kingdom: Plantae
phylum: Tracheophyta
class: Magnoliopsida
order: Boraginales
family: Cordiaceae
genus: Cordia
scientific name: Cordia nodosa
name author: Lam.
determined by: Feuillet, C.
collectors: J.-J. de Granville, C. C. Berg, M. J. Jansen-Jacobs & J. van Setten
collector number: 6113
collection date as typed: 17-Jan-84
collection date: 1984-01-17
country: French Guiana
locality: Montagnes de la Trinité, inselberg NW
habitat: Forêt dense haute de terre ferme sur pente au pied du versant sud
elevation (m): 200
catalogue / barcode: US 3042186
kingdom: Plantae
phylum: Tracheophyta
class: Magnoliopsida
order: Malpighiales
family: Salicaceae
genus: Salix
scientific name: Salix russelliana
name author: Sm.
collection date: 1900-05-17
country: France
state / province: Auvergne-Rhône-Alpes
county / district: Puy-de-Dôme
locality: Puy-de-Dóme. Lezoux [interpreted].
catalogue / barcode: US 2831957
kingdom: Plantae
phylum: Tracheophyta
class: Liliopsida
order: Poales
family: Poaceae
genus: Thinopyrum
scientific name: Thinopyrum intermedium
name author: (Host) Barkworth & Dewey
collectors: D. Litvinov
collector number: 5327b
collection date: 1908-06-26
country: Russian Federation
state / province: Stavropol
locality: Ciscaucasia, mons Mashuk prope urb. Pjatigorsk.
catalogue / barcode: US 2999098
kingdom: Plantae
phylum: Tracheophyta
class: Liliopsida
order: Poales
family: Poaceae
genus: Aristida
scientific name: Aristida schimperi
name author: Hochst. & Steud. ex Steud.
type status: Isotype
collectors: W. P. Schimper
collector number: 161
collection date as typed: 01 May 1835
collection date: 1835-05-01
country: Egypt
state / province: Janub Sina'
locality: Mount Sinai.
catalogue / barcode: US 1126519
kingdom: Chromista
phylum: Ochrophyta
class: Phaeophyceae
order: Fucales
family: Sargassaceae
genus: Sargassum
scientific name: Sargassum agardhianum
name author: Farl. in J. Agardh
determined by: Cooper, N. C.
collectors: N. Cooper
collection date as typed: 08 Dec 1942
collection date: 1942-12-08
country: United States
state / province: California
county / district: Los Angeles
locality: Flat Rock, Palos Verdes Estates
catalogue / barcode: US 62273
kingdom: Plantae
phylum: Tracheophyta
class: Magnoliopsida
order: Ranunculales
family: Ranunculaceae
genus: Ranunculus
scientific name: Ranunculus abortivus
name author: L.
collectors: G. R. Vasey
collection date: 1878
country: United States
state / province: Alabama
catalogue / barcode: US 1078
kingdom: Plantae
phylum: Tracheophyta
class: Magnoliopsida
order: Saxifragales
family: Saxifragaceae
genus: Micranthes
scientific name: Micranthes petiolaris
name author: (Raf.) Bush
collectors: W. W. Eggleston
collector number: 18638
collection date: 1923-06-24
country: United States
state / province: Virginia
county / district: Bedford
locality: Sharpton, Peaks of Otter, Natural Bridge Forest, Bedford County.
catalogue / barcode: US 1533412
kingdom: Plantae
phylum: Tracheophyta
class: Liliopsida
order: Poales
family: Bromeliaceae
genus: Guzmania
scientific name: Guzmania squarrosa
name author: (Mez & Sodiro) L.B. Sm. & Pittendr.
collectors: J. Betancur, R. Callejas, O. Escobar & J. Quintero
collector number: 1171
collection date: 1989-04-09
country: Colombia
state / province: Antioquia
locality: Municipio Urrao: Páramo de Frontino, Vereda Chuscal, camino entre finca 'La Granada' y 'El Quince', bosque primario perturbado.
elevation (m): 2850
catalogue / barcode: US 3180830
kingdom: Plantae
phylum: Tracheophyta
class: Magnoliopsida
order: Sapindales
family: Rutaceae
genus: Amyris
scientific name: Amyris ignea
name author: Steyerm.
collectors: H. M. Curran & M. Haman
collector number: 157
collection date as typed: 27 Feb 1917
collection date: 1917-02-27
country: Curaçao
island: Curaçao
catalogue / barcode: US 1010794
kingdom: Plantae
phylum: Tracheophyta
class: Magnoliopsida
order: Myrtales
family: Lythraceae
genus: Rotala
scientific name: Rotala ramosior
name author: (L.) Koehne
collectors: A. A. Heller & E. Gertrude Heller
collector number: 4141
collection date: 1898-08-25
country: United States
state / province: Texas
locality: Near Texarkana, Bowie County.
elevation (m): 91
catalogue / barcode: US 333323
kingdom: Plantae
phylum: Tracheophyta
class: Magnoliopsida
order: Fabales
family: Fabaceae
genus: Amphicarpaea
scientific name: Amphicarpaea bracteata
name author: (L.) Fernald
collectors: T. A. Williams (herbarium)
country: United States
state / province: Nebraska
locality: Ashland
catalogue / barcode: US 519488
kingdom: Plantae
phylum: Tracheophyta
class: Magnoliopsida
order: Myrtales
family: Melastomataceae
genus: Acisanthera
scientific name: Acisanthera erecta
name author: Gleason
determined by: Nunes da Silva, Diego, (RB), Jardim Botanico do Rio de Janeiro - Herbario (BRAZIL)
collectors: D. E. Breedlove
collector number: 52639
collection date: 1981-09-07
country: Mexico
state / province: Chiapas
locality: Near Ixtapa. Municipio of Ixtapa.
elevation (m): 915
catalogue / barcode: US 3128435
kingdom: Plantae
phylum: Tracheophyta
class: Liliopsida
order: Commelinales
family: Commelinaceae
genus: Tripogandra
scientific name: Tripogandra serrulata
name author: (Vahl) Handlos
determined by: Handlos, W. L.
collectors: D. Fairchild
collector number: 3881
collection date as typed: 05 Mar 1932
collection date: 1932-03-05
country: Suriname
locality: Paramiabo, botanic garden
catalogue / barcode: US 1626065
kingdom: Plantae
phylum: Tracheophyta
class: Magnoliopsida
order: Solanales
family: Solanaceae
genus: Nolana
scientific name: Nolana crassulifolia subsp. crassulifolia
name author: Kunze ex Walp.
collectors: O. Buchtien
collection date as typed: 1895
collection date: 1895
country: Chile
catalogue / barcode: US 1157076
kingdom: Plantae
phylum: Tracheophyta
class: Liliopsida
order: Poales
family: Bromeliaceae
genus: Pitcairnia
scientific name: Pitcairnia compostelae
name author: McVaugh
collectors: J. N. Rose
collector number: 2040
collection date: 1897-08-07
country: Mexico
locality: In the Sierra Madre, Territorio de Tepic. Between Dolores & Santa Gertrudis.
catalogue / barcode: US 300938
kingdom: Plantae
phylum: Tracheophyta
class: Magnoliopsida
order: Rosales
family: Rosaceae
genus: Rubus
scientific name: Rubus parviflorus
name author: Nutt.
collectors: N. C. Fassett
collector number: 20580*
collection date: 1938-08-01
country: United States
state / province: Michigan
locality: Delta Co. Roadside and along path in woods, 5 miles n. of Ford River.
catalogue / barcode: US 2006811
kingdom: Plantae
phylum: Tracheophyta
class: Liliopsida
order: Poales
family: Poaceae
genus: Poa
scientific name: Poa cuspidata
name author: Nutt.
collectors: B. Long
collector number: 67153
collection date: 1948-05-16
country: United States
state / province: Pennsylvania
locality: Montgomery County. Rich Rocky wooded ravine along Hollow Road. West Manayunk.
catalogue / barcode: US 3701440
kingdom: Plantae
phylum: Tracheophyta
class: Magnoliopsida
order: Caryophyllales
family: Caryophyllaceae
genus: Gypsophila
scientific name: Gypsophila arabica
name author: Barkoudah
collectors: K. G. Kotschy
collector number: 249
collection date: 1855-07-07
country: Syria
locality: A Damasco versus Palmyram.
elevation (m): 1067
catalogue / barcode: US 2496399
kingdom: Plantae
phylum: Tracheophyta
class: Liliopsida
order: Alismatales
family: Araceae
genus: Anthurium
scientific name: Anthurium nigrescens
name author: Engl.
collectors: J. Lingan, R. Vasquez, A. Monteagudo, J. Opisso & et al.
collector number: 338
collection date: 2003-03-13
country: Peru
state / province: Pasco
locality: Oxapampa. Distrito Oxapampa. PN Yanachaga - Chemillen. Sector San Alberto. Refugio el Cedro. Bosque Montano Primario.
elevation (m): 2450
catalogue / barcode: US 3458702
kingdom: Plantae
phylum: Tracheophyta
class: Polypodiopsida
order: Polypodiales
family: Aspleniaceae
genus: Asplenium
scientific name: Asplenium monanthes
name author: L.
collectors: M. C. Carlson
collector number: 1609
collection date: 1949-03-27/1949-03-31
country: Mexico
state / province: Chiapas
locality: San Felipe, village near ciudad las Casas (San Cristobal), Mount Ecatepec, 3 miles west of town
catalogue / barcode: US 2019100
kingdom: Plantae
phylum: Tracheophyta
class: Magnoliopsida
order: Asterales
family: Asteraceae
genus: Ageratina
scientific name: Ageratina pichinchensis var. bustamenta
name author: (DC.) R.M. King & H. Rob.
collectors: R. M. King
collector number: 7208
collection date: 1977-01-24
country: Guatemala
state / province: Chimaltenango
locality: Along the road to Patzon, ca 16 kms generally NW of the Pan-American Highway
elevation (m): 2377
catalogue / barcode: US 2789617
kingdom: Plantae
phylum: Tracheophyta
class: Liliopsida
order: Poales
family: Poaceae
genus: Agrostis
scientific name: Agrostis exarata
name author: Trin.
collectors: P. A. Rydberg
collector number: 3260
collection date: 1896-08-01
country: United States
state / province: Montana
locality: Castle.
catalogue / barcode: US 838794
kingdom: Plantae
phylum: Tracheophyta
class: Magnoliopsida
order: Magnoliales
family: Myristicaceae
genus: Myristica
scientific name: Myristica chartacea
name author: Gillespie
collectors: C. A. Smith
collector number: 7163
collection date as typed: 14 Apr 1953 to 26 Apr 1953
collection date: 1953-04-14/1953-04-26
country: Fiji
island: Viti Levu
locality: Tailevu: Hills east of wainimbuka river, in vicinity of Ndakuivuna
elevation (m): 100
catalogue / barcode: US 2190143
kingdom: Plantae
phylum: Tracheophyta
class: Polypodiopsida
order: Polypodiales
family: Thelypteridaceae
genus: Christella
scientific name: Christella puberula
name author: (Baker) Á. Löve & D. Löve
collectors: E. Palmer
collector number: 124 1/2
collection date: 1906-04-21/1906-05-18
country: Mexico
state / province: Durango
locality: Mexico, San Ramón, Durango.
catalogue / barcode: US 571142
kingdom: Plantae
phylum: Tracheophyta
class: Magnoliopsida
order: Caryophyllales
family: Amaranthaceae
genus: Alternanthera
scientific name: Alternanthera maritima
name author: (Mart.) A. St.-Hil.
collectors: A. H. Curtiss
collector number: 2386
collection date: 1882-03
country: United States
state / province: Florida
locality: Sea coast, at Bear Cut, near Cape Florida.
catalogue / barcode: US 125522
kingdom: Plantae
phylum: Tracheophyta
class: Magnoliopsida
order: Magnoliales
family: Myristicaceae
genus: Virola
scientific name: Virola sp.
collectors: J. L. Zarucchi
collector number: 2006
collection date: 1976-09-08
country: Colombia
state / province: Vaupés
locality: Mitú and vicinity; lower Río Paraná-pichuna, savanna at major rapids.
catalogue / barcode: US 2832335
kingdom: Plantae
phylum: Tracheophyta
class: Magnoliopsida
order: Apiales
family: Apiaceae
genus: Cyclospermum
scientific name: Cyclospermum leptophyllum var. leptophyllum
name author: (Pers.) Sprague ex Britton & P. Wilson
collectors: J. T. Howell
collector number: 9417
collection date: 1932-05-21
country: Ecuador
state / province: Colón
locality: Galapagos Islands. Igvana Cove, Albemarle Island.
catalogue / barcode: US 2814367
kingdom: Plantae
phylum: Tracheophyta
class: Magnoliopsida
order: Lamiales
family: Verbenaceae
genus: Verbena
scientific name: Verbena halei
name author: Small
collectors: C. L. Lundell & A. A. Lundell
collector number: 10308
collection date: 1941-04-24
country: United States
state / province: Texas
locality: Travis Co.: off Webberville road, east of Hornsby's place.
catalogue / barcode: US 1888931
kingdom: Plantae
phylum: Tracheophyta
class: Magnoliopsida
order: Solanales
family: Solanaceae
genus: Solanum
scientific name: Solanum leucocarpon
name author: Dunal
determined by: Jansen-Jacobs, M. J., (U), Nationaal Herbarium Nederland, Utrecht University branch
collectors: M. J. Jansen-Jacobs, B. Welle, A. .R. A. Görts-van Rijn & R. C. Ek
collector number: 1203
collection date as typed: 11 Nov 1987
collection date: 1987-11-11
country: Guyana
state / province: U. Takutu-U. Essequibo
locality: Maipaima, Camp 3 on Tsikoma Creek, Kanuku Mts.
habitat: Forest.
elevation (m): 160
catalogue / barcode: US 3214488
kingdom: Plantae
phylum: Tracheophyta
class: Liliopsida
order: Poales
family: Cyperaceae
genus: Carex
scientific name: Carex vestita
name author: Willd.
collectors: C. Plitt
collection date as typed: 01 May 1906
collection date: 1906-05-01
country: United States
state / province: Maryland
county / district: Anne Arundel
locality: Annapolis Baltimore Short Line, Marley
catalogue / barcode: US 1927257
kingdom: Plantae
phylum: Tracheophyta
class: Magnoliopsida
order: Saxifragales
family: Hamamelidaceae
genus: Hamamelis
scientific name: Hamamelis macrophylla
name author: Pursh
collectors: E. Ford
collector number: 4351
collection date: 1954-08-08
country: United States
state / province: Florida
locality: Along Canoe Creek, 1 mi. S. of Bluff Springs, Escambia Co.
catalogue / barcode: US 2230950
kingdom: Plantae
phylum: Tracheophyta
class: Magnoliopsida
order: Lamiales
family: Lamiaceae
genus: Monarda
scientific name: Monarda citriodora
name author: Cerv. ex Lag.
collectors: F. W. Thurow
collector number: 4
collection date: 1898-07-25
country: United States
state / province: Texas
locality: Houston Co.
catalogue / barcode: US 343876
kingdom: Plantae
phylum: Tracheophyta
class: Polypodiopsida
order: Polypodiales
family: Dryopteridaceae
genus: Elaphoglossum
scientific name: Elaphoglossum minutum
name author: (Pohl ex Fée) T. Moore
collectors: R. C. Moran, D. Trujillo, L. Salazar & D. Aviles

--------------------------------

■ WHAT TO DO: Reproduce the rows verbatim, starting with the first line and going on through the line that contains "name author: Sm.", with both end lines included.

■ EXERCISE OUTPUT:
kingdom: Plantae
phylum: Tracheophyta
class: Magnoliopsida
order: Boraginales
family: Cordiaceae
genus: Cordia
scientific name: Cordia nodosa
name author: Lam.
determined by: Feuillet, C.
collectors: J.-J. de Granville, C. C. Berg, M. J. Jansen-Jacobs & J. van Setten
collector number: 6113
collection date as typed: 17-Jan-84
collection date: 1984-01-17
country: French Guiana
locality: Montagnes de la Trinité, inselberg NW
habitat: Forêt dense haute de terre ferme sur pente au pied du versant sud
elevation (m): 200
catalogue / barcode: US 3042186
kingdom: Plantae
phylum: Tracheophyta
class: Magnoliopsida
order: Malpighiales
family: Salicaceae
genus: Salix
scientific name: Salix russelliana
name author: Sm.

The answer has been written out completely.